Fragmento:
En El arte de ser humanos, el pensador neerlandés presenta algunos estudios en que aborda la guerra como experiencia de aprendizaje, los educadores y los formadores, la estupidez y las mentiras, la valentía y la compasión. “La tradición del humanismo europeo, es decir, Thomas Mann, Albert Camus, Bulgákov, Spinoza, George Steiner, y muchos más, rechaza toda forma de fanatismo. Y es necesario un humanismo militante: (…) Debemos salir al ruedo y comenzar la discusión. Mi libro pretende ser una pequeña contribución a eso”, dice en esta entrevista.
por Patricio Tapia I 15 Julio 2024
Grandes palabras y grandes nombres afloran en los labios de Rob Riemen. Entre las primeras, las hay amadas (cultura, arte) y odiadas (fascismo, estupidez); entre los segundos, generalmente alemanes, destacan Thomas Mann y Nietzsche.
Nacido en los Países Bajos, en 1962, Riemen es el presidente del Instituto Nexus (y editor de su revista), instituto que él mismo fundó hace 30 años, conocido por sus prestigiosas conferencias con destacados intelectuales de todo el mundo. En su introducción a la más célebre de ellas, La idea de Europa, de George Steiner, recordaba la autobiografía de Goethe y la mención a un humanista del siglo XVI para quien “la verdadera nobleza es la nobleza del espíritu”.
Esa idea recorre los escritos de Riemen, quien incluso tiene un libro de ensayos titulado Nobleza de espíritu (2008), pero también está presente en El arte de ser humanos. Aquí presenta algunos estudios —él los llama études, como piezas musicales, precedidas de un “preludio”— en que aborda la guerra como experiencia de aprendizaje, los educadores y los formadores, la estupidez y las mentiras, la valentía y la compasión.
En el “preludio” del libro dice que ser humano es un “arte”, no una “ciencia”. ¿Qué consecuencias se derivan de esto?

[Entradas del conjunto de datos]
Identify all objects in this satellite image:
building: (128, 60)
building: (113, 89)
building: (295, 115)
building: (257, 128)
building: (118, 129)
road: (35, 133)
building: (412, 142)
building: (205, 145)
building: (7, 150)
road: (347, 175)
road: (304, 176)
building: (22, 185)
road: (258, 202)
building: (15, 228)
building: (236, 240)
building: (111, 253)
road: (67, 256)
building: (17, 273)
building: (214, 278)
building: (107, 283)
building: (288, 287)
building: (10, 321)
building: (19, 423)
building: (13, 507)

Instrucciones de la tarea:
Repite palabra por palabra el fragmento entero de la entrevista sobre El arte de ser humanos, sin omitir ni cambiar nada.

Solución del ejercicio:
En El arte de ser humanos, el pensador neerlandés presenta algunos estudios en que aborda la guerra como experiencia de aprendizaje, los educadores y los formadores, la estupidez y las mentiras, la valentía y la compasión. “La tradición del humanismo europeo, es decir, Thomas Mann, Albert Camus, Bulgákov, Spinoza, George Steiner, y muchos más, rechaza toda forma de fanatismo. Y es necesario un humanismo militante: (…) Debemos salir al ruedo y comenzar la discusión. Mi libro pretende ser una pequeña contribución a eso”, dice en esta entrevista.
por Patricio Tapia I 15 Julio 2024
Grandes palabras y grandes nombres afloran en los labios de Rob Riemen. Entre las primeras, las hay amadas (cultura, arte) y odiadas (fascismo, estupidez); entre los segundos, generalmente alemanes, destacan Thomas Mann y Nietzsche.
Nacido en los Países Bajos, en 1962, Riemen es el presidente del Instituto Nexus (y editor de su revista), instituto que él mismo fundó hace 30 años, conocido por sus prestigiosas conferencias con destacados intelectuales de todo el mundo. En su introducción a la más célebre de ellas, La idea de Europa, de George Steiner, recordaba la autobiografía de Goethe y la mención a un humanista del siglo XVI para quien “la verdadera nobleza es la nobleza del espíritu”.
Esa idea recorre los escritos de Riemen, quien incluso tiene un libro de ensayos titulado Nobleza de espíritu (2008), pero también está presente en El arte de ser humanos. Aquí presenta algunos estudios —él los llama études, como piezas musicales, precedidas de un “preludio”— en que aborda la guerra como experiencia de aprendizaje, los educadores y los formadores, la estupidez y las mentiras, la valentía y la compasión.
En el “preludio” del libro dice que ser humano es un “arte”, no una “ciencia”. ¿Qué consecuencias se derivan de esto?